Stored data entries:
+---+
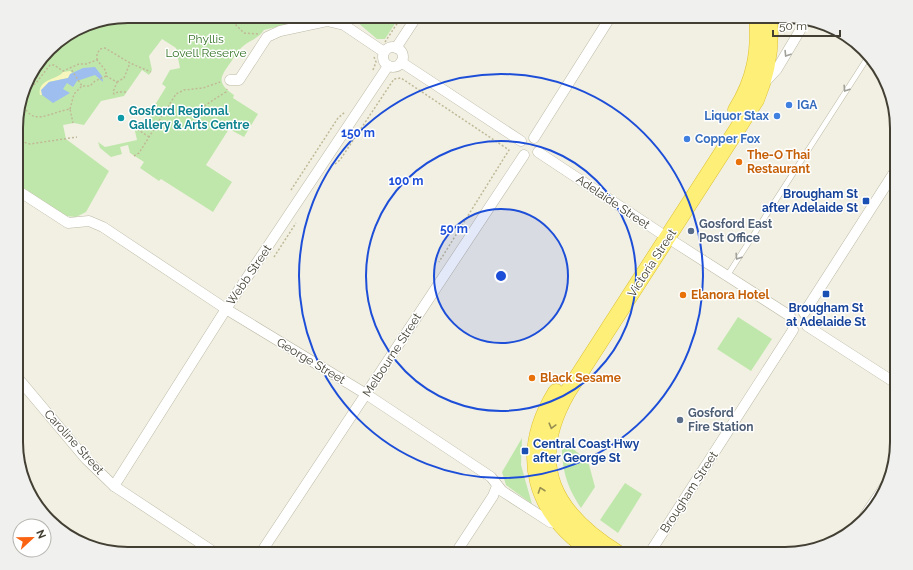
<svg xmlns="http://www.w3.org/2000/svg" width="913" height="570" font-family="Raleway,sans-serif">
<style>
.green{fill:#c0e7ab}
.sand{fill:#f7f7bd}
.water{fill:#9ebef0}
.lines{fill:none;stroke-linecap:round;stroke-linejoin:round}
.service-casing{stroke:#bdbaa6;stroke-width:6}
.minor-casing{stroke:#bdbaa6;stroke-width:11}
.trunk-casing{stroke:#ddc032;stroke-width:17}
.path{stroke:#bfb997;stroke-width:1.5;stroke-dasharray:2 2;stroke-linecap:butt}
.service{stroke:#fff;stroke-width:5}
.minor{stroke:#fff;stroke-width:10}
.trunk{stroke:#feef78;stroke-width:16}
.oneway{stroke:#a1a099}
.oneway2{stroke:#978f52}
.ring{fill:none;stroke:#1d4ed8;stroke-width:2}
.shop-dot{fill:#3f7fe0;stroke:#fff;stroke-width:1.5}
.culture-dot{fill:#0f9aa8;stroke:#fff;stroke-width:1.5}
.food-dot{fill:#e8710a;stroke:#fff;stroke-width:1.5}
.transit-dot{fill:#1a4fb4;stroke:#fff;stroke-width:1.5}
.service-dot{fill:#5c6f8a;stroke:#fff;stroke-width:1.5}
.labels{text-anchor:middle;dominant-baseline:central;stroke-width:3;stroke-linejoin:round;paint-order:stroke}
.park-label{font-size:12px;fill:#357427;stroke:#fff}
.shop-label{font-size:12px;font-weight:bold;fill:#366cbe;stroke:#fff;text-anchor:start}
.culture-label{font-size:12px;font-weight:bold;fill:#0d838f;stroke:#fff;text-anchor:start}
.food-label{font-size:12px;font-weight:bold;fill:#c56008;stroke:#fff;text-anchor:start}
.transit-label{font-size:12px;font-weight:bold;fill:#164399;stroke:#fff;text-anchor:end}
.street-label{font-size:12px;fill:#434033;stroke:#fff}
.service-label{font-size:12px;font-weight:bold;fill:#4e5e75;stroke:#fff;text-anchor:start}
.rim{fill:none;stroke:#434033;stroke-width:2}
.centre{fill:#1d4ed8;stroke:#fff;stroke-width:2}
.ring-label{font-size:12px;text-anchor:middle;font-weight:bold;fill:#1d4ed8;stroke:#fff;stroke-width:3;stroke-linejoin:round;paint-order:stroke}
</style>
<rect width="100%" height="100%" fill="#f2f0e3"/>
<g class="green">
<path d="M 128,16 L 312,16 L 300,21 L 264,30 C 257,40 251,39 242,47 C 238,51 234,57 231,62 C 219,78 217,83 234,95 L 233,98 L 258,114 L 244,137 L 229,129 L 206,165 L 232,182 L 213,212 L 161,179 L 159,181 L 140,168 L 144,162 L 130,153 L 128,145 L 120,147 L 122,154 L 111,157 L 100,148 L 98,142 L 105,147 L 137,140 L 134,127 L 137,123 L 141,126 L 145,125 L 151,116 L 150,113 L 166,87 L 162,84 L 170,70 L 180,68 L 176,48 L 162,39 L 149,56 L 152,70 L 149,75 L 142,70 L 124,96 L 101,101 L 84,125 L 74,123 L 63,125 L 66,139 L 109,171 L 86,212 L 76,217 L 65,216 L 17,186 L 17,113 L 28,78 L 54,44 L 85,24 Z"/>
<path d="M 350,16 L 400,16 L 385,39 L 377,39 Z"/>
<path d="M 738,317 L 772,339 L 751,371 L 717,349 Z"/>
<path d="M 522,438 L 521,465 L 532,504 L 506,485 L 502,472 Z"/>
<path d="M 562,440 L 588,461 L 595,487 L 581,508 C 566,486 561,467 562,440 Z"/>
<path d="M 625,483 L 642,494 L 618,533 L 600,520 Z"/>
</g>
<path class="sand" d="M 70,71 L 72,73 L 68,78 L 49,82 L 42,90 L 42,95 L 40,95 C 37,79 57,80 63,72 Z"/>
<path class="water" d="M 95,67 L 102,76 L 103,82 L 95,75 L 77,81 L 73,87 L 67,83 L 63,89 L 70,93 L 53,103 L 42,95 L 41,90 L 49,82 L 68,78 L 70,74 L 83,68 Z"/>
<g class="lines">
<g class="service-casing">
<path id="service" d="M 727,276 L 868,57"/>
</g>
<g class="minor-casing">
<g id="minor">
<circle cx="393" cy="57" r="10"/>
<path d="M 396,48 L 417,16"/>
<path d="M 401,62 L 521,141"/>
<path d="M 230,80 L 239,80 L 267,37 L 280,31 L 327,21 L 344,25 L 384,52"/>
<path d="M 764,83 L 777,69 L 805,22"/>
<path d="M 534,138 L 611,16"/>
<path d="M 538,152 L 668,238 L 790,316"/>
<path d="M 17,190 L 68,223 L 89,221 L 103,227 L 226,309 L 366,394 L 491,477 L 502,491 L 550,522 L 559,524"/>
<path d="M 804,313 L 897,168"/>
<path d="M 807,326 L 897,384"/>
<path d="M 17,377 L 86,459 L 114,486 L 217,554"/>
<path d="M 114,486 L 226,309 L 388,66"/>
<path d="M 864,517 L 885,486"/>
<path d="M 260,554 L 524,155"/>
<path d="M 455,554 L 493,496 L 497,486"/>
<path d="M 649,554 L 793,330"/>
</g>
</g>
<g class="trunk-casing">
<g id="trunk">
<path d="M 736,110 C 755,80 760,51 757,16"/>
<path d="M 556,392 C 517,455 534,515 596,554"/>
<path d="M 619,554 C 554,514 526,465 567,393 L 756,100 C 768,72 772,46 769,16"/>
</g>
</g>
<g class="path">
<path d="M 227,16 L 244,33 L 258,34"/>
<path d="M 783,27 L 785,37"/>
<path d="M 385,42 L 402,16"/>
<path d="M 97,60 L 97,54 L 100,49 L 105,48 L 130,63 L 151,72"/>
<path d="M 373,70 L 376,62 L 374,57"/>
<path d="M 106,76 L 117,82 L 113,92 L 114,94 L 118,92 L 127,92"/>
<path d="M 117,82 L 124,78 L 130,63"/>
<path d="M 24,92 L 36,83 L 50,65 L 54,65 L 63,71 L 79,64 L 86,64 L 97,60 L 106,71 L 106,76 L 95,81 L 90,86 L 82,86 L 71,69"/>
<path d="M 21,99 C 31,129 47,113 70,109 L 73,123"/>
<path d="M 70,109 L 74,94 L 82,86"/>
<path d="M 166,111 C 192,119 204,105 226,92 L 227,89"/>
<path d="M 134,127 L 149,137"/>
<path d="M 17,140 L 30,144 L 77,137"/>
<path d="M 134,156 L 139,153 L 176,94 L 184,90 L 203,88 L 220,82"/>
<path d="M 335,164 L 340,160 L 394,79 L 401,78 L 509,150 L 439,262"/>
<path d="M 291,190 L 338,118 L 345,112"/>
<path d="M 274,257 L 296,223"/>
</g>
<use href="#service" class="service"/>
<use href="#minor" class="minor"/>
<use href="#trunk" class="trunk"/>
</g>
<defs><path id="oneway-chevron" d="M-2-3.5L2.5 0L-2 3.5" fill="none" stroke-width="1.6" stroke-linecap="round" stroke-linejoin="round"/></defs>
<g class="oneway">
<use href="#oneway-chevron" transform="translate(787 54) rotate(122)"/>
<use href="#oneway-chevron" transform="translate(846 89) rotate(123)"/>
<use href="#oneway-chevron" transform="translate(738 257) rotate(123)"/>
</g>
<g class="oneway2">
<use href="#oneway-chevron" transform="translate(552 426) rotate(105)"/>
<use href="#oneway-chevron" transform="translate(541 490) rotate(-109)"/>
</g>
<circle cx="501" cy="276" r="67" fill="#1d4ed8" fill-opacity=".12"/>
<g class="ring">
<circle cx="501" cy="276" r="67"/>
<circle cx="501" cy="276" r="135"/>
<circle cx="501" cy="276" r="202"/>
</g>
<g class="shop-dot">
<circle cx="789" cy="105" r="4"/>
<circle cx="777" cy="116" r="4"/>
<circle cx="687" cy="139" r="4"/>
</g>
<circle class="culture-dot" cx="121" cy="118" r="4"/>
<g class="food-dot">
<circle cx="739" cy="162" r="4"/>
<circle cx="683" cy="295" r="4"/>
<circle cx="532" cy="378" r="4"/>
</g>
<g class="transit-dot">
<rect x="862" y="197" width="8" height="8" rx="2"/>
<rect x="822" y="290" width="8" height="8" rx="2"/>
<rect x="521" y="447" width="8" height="8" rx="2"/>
</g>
<g class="service-dot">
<circle cx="691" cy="231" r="4"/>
<circle cx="680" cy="420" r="4"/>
</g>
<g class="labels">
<g class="park-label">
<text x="206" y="39">Phyllis<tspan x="206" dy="14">Lovell Reserve</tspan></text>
</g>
<g class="shop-label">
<text x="797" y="105">IGA</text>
<text x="769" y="116" text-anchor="end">Liquor Stax</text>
<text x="695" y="139">Copper Fox</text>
</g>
<g class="culture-label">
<text x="129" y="111">Gosford Regional<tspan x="129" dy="14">Gallery &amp; Arts Centre</tspan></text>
</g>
<g class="food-label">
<text x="747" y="155">The-O Thai<tspan x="747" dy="14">Restaurant</tspan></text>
<text x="691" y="295">Elanora Hotel</text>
<text x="540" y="378">Black Sesame</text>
</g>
<g class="transit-label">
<text x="858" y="194">Brougham St<tspan x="858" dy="14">after Adelaide St</tspan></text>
<text x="826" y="308" text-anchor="middle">Brougham St<tspan x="826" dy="14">at Adelaide St</tspan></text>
<text x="533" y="444" text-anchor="start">Central Coast Hwy<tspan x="533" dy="14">after George St</tspan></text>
</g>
<g class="street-label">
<text transform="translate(613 202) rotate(34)">Adelaide Street</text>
<text transform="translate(652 263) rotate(-57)">Victoria Street</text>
<text transform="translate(249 275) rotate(-56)">Webb Street</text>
<text transform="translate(392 355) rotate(-57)">Melbourne Street</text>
<text transform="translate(311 361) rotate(31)">George Street</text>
<text transform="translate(74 442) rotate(48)">Caroline Street</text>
<text transform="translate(689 492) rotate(-57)">Brougham Street</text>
</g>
<g class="service-label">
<text x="699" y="224">Gosford East<tspan x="699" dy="14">Post Office</tspan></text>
<text x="688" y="413">Gosford<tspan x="688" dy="14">Fire Station</tspan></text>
</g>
</g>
<path d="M0 0H913V570H0ZM128 23H785A105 105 0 0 1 890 128V442A105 105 0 0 1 785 547H128A105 105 0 0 1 23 442V128A105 105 0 0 1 128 23Z" fill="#f0f0ef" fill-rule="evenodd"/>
<path class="rim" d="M128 23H785A105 105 0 0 1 890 128V442A105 105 0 0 1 785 547H128A105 105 0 0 1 23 442V128A105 105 0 0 1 128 23Z"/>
<circle cx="501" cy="276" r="6" class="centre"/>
<g class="ring-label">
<text x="358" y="137">150 m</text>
<text x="406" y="185">100 m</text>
<text x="454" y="233">50 m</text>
</g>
<g transform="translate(32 538) rotate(68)"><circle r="19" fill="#ffffff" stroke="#b4b3ad"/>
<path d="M0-3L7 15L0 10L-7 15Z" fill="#fa6311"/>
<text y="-6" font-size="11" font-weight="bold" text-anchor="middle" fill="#434033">N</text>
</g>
<path d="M773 30v6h67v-6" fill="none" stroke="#434033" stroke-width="2"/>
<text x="779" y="30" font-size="12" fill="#434033" stroke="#ffffff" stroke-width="3" paint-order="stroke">50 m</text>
</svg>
+---+
## Directions
Copy every line from the records that holds the string "lines".

## Finished exercise
.lines{fill:none;stroke-linecap:round;stroke-linejoin:round}
<g class="lines">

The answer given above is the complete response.